### Document section

<<<<

Photo3D: Advancing Photorealistic 3D Generation through Structure-Aligned Detail Enhancement

TL;DR

The paper tackles the gap between geometrically plausible 3D assets and photorealistic appearance by introducing Photo3D, which couples a structure-aligned multi-view synthesis pipeline with a realism-focused detail enhancement scheme guided by GPT-4o-Image. It builds Photo3D-MV, a large, 3D-annotated multi-view dataset, and formulates perceptual adaptation (CLIP) and semantic structure matching (DINOv3) losses to refine appearance while preserving geometry. Paradigm-specific training strategies enable Photo3D to boost both geometry–texture coupled and decoupled 3D-native generators, achieving state-of-the-art photorealistic 3D generation across benchmarks. The work demonstrates how 2D realism priors can effectively augment limited 3D texture data, enabling more convincing and diverse 3D content. Limitations include residual bias from the image generator, which can be mitigated as image synthesis models evolve.

>>>>

[Data extracted from a collection]
<<<<

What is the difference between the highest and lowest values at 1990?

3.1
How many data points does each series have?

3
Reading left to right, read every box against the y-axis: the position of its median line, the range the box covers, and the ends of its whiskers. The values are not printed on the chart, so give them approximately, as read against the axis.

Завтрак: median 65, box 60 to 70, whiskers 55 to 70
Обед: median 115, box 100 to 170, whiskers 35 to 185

>>>>

Using the Photo3D summary, decide whether each statement agrees with it: (a) the semantic structure matching loss is based on DINOv3; (b) Photo3D improves only generators that decouple geometry and texture; (c) the bias from the image generator is fully eliminated. Answer yes or no for each, quoting the deciding words.

### Reply to the exercise
(a) Yes: "semantic structure matching (DINOv3) losses"
(b) No: "boost both geometry–texture coupled and decoupled 3D-native generators"
(c) No: "Limitations include residual bias from the image generator, which can be mitigated as image synthesis models evolve."